Les difficultés s’accumulent pour le président turc Recep Tayyip Erdogan, à la tête du Parti de la justice et du développement, l’AKP. Après une première scission en décembre menée par l’ancien Premier ministre Ahmet Davutoglu, c’est maintenant l’ancien vice-Premier ministre chargé de l’Économie, Ali Babacan, qui annonce la création d’un nouveau parti, le Parti de la démocratie et du progrès. Lors d’une conférence de presse à Ankara, mercredi 11 mars, Ali Babacan s’est clairement présenté en rival du président Erdogan, sans le nommer.

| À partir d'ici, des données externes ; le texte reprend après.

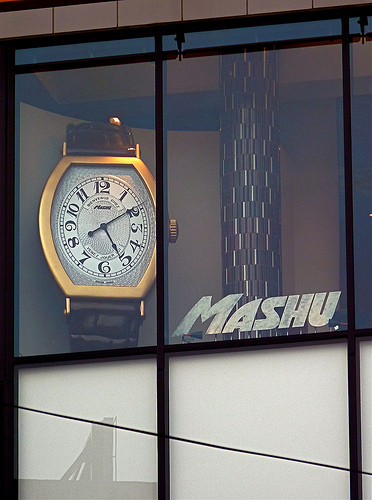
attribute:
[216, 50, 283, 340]
cylinder — black, gray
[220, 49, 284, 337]
column — gray, black, tall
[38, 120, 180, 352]
watch — white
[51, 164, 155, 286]
face — black, white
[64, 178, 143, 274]
numbers — cardinal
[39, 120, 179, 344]
large — watch, wrist watch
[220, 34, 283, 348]
pole — pillar, wide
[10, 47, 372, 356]
room — clear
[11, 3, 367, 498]
window — shiny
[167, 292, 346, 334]
name — writing, white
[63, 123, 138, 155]
strap — leather, brown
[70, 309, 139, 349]
strap — leather, brown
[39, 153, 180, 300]
gold — metallic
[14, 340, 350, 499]
window — white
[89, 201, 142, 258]
hand — brown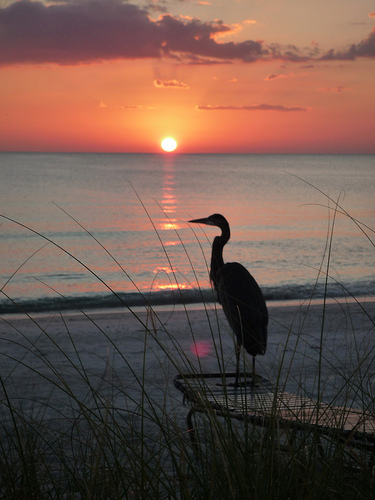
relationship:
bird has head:
[182, 212, 288, 393] [179, 210, 239, 244]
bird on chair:
[182, 212, 288, 393] [152, 365, 373, 468]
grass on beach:
[2, 357, 375, 497] [0, 302, 374, 499]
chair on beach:
[152, 365, 373, 468] [0, 302, 374, 499]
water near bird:
[0, 151, 374, 293] [182, 212, 288, 393]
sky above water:
[1, 0, 374, 154] [0, 151, 374, 293]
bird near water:
[182, 212, 288, 393] [0, 151, 374, 293]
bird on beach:
[182, 212, 288, 393] [0, 302, 374, 499]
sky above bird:
[1, 0, 374, 154] [182, 212, 288, 393]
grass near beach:
[2, 357, 375, 497] [0, 302, 374, 499]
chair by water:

Deva : c’est le nom d’un nouveau parti politique créé en Turquie. C’est l’acronyme de Parti pour le développement et le progrès. Et c’est aussi tout un symbole : Deva, en turc, signifie « remède ». Son fondateur, Ali Babacan, qui avait claqué la porte de l’AKP – la formation politique de Recep Tayyip Erdogan – l’an dernier en évoquant de « profondes divergences » avec le chef de l’État, a dressé un constat très sombre de la Turquie actuelle.
L’ancien vice-Premier ministre chargé de l’Économie a notamment cité les « violations des droits de l’Homme », les « libertés en recul », les salariés qui craignent à tout instant de perdre leur travail, les investisseurs qui n’ont aucune visibilité sur l’avenir… « La justice est blessée, notre démocratie est faible… », a lancé le nouveau rival de Recep Tayyip Erdogan. « L’heure est venue pour la Turquie de se soigner », a-t-il ajouté.

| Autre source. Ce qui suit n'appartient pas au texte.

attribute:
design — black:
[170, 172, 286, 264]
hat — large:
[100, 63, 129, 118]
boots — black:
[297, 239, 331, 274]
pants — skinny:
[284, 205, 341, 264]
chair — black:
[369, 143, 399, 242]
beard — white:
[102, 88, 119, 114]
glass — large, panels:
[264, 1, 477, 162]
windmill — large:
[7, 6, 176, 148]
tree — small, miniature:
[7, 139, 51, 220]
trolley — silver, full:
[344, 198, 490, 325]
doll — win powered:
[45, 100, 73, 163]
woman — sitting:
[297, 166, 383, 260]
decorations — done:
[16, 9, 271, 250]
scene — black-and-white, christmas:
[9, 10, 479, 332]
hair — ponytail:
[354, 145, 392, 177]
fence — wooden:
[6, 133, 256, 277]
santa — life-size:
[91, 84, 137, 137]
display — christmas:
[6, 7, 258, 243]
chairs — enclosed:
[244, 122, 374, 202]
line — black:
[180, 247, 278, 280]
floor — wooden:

Jeune, Ali Babacan, qui fêtera son 53e anniversaire début avril, est une figure de la politique turque, apprécié des marchés, membre du gouvernement sans interruption pendant plus de 13 ans de 2002 à 2015. Bref, un ancien « très proche » du président Erdogan. Pour le dirigeant turc, la naissance de cette formation, après une première scission en décembre, est une très mauvaise nouvelle. Le parti Deva s’adresse en priorité aux électeurs du président et en particulier à ceux qu’il a déçus : les conservateurs attachés au respect de l’État de droit et à la démocratie parlementaire.